> Written request: Reproduce verbatim the stretch from the start of the records through the line containing "crop: left 41.402%", including that line, and nothing beyond it.

> Extracted information:
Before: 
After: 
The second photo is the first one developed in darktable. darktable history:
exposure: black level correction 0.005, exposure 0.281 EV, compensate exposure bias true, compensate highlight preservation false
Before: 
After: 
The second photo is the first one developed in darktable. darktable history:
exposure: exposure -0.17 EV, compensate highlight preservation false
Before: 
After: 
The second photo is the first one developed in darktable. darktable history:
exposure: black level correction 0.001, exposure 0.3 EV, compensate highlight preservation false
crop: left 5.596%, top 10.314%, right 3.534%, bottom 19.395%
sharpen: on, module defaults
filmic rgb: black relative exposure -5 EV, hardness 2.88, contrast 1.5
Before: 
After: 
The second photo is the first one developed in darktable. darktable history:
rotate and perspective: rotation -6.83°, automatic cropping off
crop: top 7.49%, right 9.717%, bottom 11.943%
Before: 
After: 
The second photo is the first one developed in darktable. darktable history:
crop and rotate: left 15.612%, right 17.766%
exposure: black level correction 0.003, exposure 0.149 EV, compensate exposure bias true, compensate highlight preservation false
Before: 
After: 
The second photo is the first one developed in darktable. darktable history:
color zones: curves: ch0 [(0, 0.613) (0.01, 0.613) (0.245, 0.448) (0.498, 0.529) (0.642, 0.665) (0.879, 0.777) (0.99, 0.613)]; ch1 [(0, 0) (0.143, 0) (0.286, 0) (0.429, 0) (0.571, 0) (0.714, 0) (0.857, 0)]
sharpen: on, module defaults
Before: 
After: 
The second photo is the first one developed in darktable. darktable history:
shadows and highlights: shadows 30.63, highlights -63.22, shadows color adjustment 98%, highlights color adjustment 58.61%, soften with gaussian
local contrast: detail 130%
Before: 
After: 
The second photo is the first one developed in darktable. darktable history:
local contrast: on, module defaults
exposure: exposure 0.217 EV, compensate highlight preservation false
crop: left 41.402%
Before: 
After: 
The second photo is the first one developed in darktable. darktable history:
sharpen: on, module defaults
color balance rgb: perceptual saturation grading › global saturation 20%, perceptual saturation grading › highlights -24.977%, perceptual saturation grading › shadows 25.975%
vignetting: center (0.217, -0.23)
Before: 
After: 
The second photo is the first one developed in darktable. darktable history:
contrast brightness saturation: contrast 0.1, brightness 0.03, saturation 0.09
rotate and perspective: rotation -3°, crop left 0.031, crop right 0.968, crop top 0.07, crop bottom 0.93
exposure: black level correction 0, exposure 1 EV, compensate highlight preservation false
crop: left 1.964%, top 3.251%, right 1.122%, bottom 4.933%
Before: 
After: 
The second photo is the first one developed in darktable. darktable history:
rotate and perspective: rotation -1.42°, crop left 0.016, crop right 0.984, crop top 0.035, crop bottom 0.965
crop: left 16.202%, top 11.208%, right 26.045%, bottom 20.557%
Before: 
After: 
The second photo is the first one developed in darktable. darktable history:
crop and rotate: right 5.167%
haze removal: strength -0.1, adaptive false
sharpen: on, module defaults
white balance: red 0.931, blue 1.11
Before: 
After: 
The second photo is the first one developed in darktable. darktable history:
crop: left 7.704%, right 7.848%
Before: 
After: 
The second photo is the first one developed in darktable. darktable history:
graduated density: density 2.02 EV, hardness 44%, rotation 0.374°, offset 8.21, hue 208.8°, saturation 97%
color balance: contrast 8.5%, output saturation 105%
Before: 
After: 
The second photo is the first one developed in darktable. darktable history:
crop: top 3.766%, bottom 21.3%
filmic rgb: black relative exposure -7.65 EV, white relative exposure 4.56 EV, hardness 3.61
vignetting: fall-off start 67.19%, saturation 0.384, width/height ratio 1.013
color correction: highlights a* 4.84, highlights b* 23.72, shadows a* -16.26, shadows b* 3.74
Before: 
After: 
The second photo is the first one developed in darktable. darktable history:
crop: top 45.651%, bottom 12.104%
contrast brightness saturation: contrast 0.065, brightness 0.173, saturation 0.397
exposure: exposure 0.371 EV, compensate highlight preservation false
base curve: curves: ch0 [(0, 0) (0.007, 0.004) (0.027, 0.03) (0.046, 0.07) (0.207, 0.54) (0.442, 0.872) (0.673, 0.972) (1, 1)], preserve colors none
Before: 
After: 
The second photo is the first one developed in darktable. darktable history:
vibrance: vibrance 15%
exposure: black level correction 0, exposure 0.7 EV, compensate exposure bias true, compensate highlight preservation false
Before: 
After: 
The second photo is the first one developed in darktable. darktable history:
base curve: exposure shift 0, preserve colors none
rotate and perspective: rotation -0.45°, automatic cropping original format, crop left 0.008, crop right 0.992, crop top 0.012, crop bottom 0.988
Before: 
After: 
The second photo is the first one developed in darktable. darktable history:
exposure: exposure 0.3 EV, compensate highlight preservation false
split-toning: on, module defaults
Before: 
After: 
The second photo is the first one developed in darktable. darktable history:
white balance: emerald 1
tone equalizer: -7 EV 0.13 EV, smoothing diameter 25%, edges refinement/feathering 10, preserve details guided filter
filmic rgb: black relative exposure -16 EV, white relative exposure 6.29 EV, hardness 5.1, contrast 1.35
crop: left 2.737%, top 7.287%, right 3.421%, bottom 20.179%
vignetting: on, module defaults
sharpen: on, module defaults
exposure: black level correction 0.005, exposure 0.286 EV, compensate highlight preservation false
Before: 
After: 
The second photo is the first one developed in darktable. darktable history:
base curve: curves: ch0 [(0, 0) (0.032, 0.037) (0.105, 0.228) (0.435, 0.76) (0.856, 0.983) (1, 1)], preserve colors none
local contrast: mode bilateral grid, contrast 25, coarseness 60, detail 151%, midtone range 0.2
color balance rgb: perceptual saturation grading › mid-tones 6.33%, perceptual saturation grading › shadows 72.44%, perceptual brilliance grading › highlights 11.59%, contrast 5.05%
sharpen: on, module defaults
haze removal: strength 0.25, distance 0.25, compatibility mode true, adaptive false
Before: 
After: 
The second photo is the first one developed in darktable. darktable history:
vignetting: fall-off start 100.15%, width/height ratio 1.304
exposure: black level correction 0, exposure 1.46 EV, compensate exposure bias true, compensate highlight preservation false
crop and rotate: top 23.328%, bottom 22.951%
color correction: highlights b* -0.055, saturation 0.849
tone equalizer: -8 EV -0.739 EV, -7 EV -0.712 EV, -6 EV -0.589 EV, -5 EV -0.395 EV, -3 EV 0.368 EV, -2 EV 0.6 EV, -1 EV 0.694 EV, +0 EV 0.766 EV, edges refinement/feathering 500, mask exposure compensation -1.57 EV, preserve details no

> The output:
Before: 
After: 
The second photo is the first one developed in darktable. darktable history:
exposure: black level correction 0.005, exposure 0.281 EV, compensate exposure bias true, compensate highlight preservation false
Before: 
After: 
The second photo is the first one developed in darktable. darktable history:
exposure: exposure -0.17 EV, compensate highlight preservation false
Before: 
After: 
The second photo is the first one developed in darktable. darktable history:
exposure: black level correction 0.001, exposure 0.3 EV, compensate highlight preservation false
crop: left 5.596%, top 10.314%, right 3.534%, bottom 19.395%
sharpen: on, module defaults
filmic rgb: black relative exposure -5 EV, hardness 2.88, contrast 1.5
Before: 
After: 
The second photo is the first one developed in darktable. darktable history:
rotate and perspective: rotation -6.83°, automatic cropping off
crop: top 7.49%, right 9.717%, bottom 11.943%
Before: 
After: 
The second photo is the first one developed in darktable. darktable history:
crop and rotate: left 15.612%, right 17.766%
exposure: black level correction 0.003, exposure 0.149 EV, compensate exposure bias true, compensate highlight preservation false
Before: 
After: 
The second photo is the first one developed in darktable. darktable history:
color zones: curves: ch0 [(0, 0.613) (0.01, 0.613) (0.245, 0.448) (0.498, 0.529) (0.642, 0.665) (0.879, 0.777) (0.99, 0.613)]; ch1 [(0, 0) (0.143, 0) (0.286, 0) (0.429, 0) (0.571, 0) (0.714, 0) (0.857, 0)]
sharpen: on, module defaults
Before: 
After: 
The second photo is the first one developed in darktable. darktable history:
shadows and highlights: shadows 30.63, highlights -63.22, shadows color adjustment 98%, highlights color adjustment 58.61%, soften with gaussian
local contrast: detail 130%
Before: 
After: 
The second photo is the first one developed in darktable. darktable history:
local contrast: on, module defaults
exposure: exposure 0.217 EV, compensate highlight preservation false
crop: left 41.402%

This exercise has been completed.